====== Okuma Metni ======

Yavas yavas emlak piyasasinda neden yaprak kimildamadigi ortaya cikiyor.
Ve ilk kez iki cakal grubu bir birine dustu.
Hukuku islevsiz kilanlarla Muteahhitler.
Yiyin birbirinizi..:)
Dun sans topu oynamak icin ayni bayii'ye gittim.
Baktim makina kapali.
Hayirdir dedim,
Odeyemedim Abi dedi.
Makinanin aidati mi var, yoksa kullanim hakki parasi mi oduyorlar bilemem.
Ama adam, buruk bir ifadeyle odeyemedim abi 1 ay kapattilar dedi.
Esnafin hali bu.
bedavaaaaaaaaaaaaaaa............ :drunk:
yahu bu millet bir alem...biz kirada oturana acımıyoruz...hani maddi durumu uygun olmadığı için, büyük borçlar altına girmemek adına mecburen kiracı kalanları kastetmiyorum..parası var, pulu var...oturacağı evi peşin parayla rahat rahat alır...ama kirada oturmak ona çok daha karlı geliyor...çok akıllı ya!!!

======

# Görev 1
Kayıtlarda "attached" dizesinin geçtiği bütün satırları bul ve her birini kopyala. Büyük ve küçük harf ayrımı dikkate alınır.
Okuma metniyle kayıtlar arasında hiçbir bağ yoktur.

====== Verilen Kayıtlar ======

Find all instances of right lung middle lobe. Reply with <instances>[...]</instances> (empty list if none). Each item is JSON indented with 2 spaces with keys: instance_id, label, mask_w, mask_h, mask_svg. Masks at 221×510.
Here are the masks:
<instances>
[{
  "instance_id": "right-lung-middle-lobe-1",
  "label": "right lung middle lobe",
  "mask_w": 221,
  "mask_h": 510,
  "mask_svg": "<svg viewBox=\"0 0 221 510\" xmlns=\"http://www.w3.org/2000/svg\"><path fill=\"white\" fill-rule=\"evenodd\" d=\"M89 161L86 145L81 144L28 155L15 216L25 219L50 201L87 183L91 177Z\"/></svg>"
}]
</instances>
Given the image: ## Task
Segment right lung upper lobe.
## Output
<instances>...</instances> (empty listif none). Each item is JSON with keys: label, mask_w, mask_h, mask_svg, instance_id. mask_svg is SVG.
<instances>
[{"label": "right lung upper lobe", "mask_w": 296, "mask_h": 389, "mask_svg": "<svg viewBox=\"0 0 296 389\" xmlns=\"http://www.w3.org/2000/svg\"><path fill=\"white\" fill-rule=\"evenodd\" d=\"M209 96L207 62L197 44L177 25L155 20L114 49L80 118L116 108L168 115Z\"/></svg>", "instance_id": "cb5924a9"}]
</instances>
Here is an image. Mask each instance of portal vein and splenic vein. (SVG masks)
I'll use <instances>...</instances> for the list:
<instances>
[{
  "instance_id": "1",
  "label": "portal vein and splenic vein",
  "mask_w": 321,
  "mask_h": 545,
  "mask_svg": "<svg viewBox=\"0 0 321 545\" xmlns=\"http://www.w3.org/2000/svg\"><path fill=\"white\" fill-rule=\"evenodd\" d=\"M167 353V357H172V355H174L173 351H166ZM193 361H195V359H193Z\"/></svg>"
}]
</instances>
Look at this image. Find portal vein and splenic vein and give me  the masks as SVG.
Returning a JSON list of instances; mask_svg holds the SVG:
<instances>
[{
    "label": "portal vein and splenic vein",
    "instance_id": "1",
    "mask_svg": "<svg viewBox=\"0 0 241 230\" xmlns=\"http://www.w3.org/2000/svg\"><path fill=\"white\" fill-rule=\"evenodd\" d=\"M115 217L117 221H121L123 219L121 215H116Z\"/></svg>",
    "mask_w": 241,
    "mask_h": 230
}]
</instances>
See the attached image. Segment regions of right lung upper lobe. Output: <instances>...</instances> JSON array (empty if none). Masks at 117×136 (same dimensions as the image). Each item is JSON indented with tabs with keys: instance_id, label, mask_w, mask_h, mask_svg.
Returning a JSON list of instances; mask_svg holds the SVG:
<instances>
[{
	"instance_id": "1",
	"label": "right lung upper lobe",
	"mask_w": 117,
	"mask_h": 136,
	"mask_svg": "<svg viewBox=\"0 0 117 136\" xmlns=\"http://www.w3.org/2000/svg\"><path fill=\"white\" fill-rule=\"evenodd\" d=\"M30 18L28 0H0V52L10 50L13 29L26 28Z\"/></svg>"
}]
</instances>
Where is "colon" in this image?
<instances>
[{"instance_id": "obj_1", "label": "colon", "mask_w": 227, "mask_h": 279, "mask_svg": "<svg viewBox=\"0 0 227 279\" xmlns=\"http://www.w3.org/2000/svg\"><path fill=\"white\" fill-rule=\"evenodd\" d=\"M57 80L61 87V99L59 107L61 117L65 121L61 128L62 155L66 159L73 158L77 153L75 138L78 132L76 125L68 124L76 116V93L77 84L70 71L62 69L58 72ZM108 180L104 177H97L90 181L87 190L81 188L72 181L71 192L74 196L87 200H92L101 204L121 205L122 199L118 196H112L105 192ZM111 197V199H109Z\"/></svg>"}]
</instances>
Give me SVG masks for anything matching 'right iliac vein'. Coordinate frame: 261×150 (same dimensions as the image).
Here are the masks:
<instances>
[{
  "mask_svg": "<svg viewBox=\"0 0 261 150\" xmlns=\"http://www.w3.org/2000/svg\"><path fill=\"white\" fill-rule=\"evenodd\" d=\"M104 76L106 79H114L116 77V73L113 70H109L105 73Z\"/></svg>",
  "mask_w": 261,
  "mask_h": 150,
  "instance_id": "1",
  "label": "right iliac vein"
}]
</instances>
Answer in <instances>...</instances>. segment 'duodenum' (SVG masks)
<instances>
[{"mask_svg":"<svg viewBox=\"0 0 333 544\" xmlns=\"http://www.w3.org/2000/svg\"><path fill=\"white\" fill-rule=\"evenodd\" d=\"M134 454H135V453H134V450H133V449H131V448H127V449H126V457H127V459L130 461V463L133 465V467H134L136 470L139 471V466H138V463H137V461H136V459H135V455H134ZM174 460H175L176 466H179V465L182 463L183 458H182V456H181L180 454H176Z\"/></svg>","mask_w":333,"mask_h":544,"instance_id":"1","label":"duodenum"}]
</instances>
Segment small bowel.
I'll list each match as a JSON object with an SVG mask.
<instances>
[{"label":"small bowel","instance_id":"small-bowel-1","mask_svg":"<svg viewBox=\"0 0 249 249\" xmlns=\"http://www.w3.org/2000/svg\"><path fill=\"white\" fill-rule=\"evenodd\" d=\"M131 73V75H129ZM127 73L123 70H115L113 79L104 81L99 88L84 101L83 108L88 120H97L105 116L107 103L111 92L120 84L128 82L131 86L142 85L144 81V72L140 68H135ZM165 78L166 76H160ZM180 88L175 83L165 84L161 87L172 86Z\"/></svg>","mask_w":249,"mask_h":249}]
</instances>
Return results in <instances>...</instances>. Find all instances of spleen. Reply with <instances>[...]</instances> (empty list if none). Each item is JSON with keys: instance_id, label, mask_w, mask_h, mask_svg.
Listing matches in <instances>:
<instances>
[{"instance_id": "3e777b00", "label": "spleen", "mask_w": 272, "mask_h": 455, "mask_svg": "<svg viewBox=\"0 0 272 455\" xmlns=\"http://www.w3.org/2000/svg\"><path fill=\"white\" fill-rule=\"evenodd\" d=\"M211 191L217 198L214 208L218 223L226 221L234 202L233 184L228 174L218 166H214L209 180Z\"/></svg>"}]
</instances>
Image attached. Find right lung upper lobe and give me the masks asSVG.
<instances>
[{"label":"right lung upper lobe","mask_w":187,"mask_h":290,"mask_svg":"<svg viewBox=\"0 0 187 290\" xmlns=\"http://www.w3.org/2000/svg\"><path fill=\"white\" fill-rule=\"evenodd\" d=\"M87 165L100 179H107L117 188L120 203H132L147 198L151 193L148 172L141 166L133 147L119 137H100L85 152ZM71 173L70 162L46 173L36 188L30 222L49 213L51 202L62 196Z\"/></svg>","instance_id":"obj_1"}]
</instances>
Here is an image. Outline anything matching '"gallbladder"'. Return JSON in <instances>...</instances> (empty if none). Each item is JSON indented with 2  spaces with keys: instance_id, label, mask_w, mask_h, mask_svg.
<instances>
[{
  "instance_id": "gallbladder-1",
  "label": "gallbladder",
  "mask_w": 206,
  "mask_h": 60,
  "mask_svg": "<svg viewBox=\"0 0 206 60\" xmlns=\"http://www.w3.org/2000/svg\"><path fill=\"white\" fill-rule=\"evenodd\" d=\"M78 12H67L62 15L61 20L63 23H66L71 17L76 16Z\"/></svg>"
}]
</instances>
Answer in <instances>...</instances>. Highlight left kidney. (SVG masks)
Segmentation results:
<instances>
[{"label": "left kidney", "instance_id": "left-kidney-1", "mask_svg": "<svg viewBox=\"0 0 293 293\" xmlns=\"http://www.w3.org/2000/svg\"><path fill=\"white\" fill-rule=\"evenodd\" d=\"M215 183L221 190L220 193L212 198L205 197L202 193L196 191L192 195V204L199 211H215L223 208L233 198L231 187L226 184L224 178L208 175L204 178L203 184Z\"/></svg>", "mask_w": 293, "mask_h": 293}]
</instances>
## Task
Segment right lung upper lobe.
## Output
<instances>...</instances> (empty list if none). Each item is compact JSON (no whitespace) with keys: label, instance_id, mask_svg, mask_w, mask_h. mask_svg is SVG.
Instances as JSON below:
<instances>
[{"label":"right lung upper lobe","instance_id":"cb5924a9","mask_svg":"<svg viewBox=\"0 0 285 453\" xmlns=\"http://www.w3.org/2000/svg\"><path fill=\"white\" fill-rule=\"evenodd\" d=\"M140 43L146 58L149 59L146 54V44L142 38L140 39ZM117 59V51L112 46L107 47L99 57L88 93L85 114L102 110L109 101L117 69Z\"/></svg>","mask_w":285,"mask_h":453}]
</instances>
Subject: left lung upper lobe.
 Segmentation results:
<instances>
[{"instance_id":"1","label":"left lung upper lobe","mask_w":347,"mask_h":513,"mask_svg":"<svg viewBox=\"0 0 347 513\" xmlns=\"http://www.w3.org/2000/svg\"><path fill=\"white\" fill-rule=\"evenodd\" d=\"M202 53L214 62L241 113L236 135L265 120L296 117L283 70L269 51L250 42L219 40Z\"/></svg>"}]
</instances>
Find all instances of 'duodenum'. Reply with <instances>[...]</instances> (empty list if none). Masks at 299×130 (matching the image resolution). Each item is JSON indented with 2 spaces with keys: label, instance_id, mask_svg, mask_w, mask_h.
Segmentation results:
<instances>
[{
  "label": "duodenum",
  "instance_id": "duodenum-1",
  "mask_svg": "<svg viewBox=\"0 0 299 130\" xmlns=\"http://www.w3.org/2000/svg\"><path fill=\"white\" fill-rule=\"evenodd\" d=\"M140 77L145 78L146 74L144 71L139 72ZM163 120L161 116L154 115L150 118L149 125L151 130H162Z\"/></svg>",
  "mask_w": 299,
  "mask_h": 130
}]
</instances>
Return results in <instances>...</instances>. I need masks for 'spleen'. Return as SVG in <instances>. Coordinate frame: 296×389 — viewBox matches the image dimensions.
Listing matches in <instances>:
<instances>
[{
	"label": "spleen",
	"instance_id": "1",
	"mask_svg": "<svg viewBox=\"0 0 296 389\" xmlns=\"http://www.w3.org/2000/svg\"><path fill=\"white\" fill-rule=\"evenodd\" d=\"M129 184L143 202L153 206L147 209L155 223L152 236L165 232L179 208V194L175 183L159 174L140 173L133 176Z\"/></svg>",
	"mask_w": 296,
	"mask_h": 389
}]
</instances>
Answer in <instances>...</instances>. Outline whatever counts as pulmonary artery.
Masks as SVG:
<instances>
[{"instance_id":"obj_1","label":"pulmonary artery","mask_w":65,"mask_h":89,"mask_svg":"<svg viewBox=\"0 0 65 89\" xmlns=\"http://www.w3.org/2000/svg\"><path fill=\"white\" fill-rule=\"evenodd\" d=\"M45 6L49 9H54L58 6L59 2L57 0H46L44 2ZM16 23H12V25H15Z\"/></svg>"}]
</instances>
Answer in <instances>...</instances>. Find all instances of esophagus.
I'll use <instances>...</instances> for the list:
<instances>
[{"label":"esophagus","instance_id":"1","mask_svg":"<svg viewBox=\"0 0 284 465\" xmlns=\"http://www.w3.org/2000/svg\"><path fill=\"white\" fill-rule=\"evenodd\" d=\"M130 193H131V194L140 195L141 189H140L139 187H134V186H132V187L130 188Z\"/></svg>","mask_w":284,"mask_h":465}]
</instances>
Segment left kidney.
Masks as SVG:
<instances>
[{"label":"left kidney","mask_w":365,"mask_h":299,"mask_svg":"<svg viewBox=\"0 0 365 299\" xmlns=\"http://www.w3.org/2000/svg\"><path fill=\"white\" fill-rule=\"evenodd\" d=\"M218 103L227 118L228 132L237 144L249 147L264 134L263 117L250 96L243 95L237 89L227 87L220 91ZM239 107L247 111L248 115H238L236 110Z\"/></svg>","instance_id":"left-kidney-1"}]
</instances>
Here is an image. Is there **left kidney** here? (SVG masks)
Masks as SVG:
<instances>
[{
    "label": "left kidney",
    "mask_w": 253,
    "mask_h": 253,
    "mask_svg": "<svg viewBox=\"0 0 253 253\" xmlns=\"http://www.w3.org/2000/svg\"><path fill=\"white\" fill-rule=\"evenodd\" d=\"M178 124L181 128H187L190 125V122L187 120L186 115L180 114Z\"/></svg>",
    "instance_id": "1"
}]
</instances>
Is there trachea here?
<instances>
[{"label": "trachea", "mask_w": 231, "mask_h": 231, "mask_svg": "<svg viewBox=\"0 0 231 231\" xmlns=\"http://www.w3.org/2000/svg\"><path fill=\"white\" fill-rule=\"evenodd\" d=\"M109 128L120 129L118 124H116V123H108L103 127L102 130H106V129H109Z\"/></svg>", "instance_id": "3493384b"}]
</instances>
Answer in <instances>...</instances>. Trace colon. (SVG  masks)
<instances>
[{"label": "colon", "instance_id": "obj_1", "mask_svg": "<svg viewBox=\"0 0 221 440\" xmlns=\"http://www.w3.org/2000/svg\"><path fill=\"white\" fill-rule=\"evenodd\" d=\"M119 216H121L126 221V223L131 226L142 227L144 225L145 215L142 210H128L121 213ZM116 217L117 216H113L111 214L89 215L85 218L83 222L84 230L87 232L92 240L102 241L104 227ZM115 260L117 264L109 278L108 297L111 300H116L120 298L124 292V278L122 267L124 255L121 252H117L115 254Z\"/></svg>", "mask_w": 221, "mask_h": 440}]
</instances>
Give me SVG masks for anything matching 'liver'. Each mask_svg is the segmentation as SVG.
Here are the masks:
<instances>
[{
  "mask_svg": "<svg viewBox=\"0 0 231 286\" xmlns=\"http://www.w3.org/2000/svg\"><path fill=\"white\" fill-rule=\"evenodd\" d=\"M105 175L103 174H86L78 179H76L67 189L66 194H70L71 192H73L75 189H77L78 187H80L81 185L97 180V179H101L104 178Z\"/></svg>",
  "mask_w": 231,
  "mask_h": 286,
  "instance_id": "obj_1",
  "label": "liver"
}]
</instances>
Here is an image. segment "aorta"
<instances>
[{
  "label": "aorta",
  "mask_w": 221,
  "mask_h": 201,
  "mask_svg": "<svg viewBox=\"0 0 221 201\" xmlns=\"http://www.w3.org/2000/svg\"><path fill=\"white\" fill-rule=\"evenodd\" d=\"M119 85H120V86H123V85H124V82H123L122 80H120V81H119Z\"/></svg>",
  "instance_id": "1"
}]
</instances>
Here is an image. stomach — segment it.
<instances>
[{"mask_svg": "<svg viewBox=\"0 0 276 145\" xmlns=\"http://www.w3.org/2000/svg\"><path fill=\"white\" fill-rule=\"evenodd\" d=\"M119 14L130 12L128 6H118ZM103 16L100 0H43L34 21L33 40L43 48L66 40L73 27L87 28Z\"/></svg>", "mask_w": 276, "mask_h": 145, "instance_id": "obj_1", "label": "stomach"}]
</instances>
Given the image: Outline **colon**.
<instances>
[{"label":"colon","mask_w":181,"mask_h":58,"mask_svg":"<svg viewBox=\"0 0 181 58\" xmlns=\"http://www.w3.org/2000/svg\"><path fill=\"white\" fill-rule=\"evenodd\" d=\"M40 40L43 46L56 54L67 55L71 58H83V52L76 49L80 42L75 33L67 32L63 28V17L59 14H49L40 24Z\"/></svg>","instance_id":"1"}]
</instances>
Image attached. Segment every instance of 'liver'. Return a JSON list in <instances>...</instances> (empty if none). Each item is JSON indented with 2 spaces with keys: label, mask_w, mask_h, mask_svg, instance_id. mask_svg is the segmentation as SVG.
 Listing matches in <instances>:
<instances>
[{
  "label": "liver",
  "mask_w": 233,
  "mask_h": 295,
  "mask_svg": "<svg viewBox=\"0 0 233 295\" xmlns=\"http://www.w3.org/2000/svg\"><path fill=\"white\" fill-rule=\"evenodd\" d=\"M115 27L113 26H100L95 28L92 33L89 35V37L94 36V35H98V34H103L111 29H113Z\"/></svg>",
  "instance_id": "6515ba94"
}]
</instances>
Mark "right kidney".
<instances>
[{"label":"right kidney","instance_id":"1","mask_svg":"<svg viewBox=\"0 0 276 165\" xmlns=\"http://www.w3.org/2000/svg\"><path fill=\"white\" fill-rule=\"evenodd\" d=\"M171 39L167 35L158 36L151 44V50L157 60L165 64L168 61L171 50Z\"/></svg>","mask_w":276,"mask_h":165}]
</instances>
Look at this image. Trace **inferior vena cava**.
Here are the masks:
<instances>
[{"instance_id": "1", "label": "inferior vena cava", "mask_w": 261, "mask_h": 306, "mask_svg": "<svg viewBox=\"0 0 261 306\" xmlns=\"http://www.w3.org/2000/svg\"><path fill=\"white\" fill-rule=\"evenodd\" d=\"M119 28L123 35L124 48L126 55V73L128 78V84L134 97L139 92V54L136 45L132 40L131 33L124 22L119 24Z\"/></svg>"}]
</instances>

======

# Görev 2
Emlak piyasası ve kirada oturanlar hakkındaki okuma metnini kaldığı yerden sürdür.

# Yanıt 1
See the attached image. Segment regions of right lung upper lobe. Output: <instances>...</instances> JSON array (empty if none). Masks at 117×136 (same dimensions as the image). Each item is JSON indented with tabs with keys: instance_id, label, mask_w, mask_h, mask_svg.
Image attached. Find right lung upper lobe and give me the masks asSVG.
Image attached. Segment every instance of 'liver'. Return a JSON list in <instances>...</instances> (empty if none). Each item is JSON indented with 2 spaces with keys: label, mask_w, mask_h, mask_svg, instance_id. mask_svg is the segmentation as SVG.

# Yanıt 2
ev alan da salak...genelde bu bir kaç evi olanlar da salak olur zaten...halbuki bilmez ki genelde servet ya dededen-babadan kalmıştır, ya da zamanında kondurduğu kondunun arazisi için 3-4 daire düşmüştür...siz acımaya devam edin...40 sene köle gibi beyaz yaka-mavi yaka çalışmaya devam edin...kuruş kuruş biriktirin, bir evi zor alırsınız...ama 3-4 evi olana acımaya devam edin siz.
2003-2011 arası zaten emlakta voleyi vuran vurdu...hiç getirmeyen ev dolar bazında (ya da enflasyon bazında) "reel olarak" değerini ikiye katlandı.
2011-2015 arası da durum fena değildi..son iki yıldır istanbulda "reel" olarak bir kayıp var...istanbul-ankara dışında kalan çoğu şehirde reel kazanç var hala...izmir gibi bazı şehirlerde ise ciddi reel kazançlar var. istanbul daki arz fazlası (kentsel dönüşüm, düşen yabancı ilgisi vs) fukara kesim için iyi bir alım fırsatı:rules:
https://i.hizliresim.com/AyMYb0.jpg
Bir de bir ya da bir kaç evi olanın sanki başla parası yok...malı mülkü bir eve bağlayıp, 20 sene borca girmiş tüm emlak sahipleri...kötü örnekler olduğu gibi, bu işi de portföy yönetimi kapsamında gayet güzel yapanlar da var.
hem kriz çıksın, ev fiyatları yerle bir olsun...ev sahipleri madara olsun..bu tür istekler, şu meşhur romen atasözünü aklıma getiriyor nedense.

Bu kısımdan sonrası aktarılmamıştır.